My general rule of thumb is "any content that comes from untrusted users gets a nofollow stamp". It's "XSS prevention" for your pagerank.


But SO knows which users are trusted, and which aren't. So why is it adding rel=nofollow to trusted users?


When I say "trusted users", I mean "people who have the product's interests before their own". I don't think this applies to users, even high-reptuation users.

Arguably, it eliminates incentive to link to anything except the most useful resource. I have >11k reputation on SO, and I'll easily admit that I'd be tempted to link to my blog or whatnot for an answer whenever I could wedge it in, if I could siphon off some of SO's linkjuice. I'm not interested in spamming or anything, but that's how the game is played; SO has such a massive amount of clout with Google that any non-nofollow links from it confer an awful lot of weight.

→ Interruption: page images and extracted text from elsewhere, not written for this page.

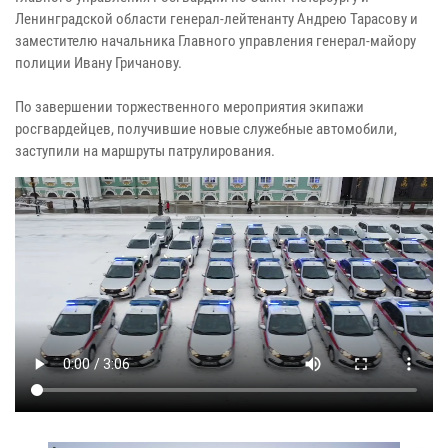
Ленинградской области генерал-лейтенанту Андрею Тарасову и
заместителю начальника Главного управления генерал-майору
полиции Ивану Гричанову.
По завершении торжественного мероприятия экипажи
росгвардейцев, получившие новые служебные автомобили,
заступили на маршруты патрулирования.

By just nofollowing everything, they disincentivize people from even being tempted to game the system and promote their own stuff, even if it were done in a helpful way. Instead, I am incentivized to provide the most useful, comprehensive link I can find to answer a question. All my incentive is in earning an acceptance of my answer, rather than just in having an answer good enough to not not get spam-binned that sits there and feeds me pagerank.


I have seen reputable open source software developers put paid linkspam on their personal websites. When I called them out about it, they said "ha ha, I was wondering if anyone would notice that, yeah, they paid me a pretty good amount of money for that."

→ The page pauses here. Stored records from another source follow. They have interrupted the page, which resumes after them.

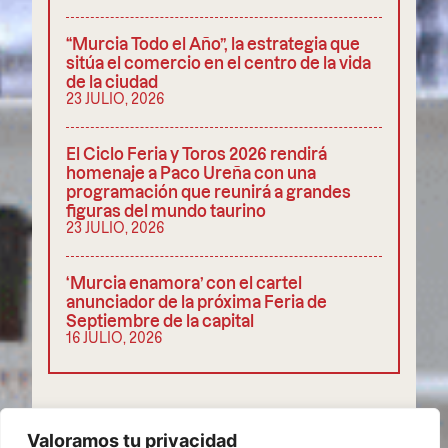
“Murcia Todo el Año”, la estrategia que
sitúa el comercio en el centro de la vida
de la ciudad
23 JULIO, 2026
El Ciclo Feria y Toros 2026 rendirá
homenaje a Paco Ureña con una
programación que reunirá a grandes
figuras del mundo taurino
23 JULIO, 2026
‘Murcia enamora’ con el cartel
anunciador de la próxima Feria de
Septiembre de la capital
16 JULIO, 2026
COMPARTIR
Valoramos tu privacidad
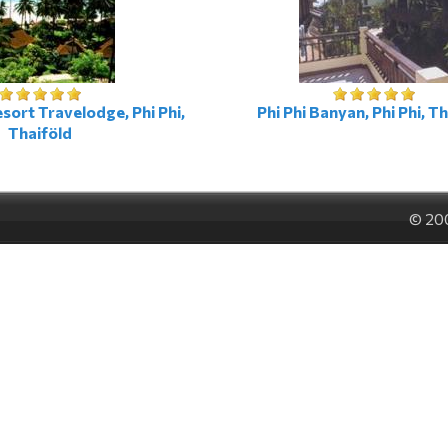
sort Travelodge, Phi Phi,
Phi Phi Banyan, Phi Phi, T
Thaiföld
© 20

Trusted contributors could easily be bought off. Someone who was sick and tired of StackOverflow after putting way too much time into it, who was offered the right amount of money? Hey, you know, it might be worth it to make a few bucks instead of a few more meaningless internet points.

If you just make the threshold so high that only the very top contributors are nofollowed, then only that small cabal controls where SO's considerable linkjuice goes. If you broaden your criteria, there are more and more potential corruptible people; and it becomes easier to generate a little quick and easy reputation with a sockpuppet that you can spam with a few times before you're caught and move on to another sockpuppet.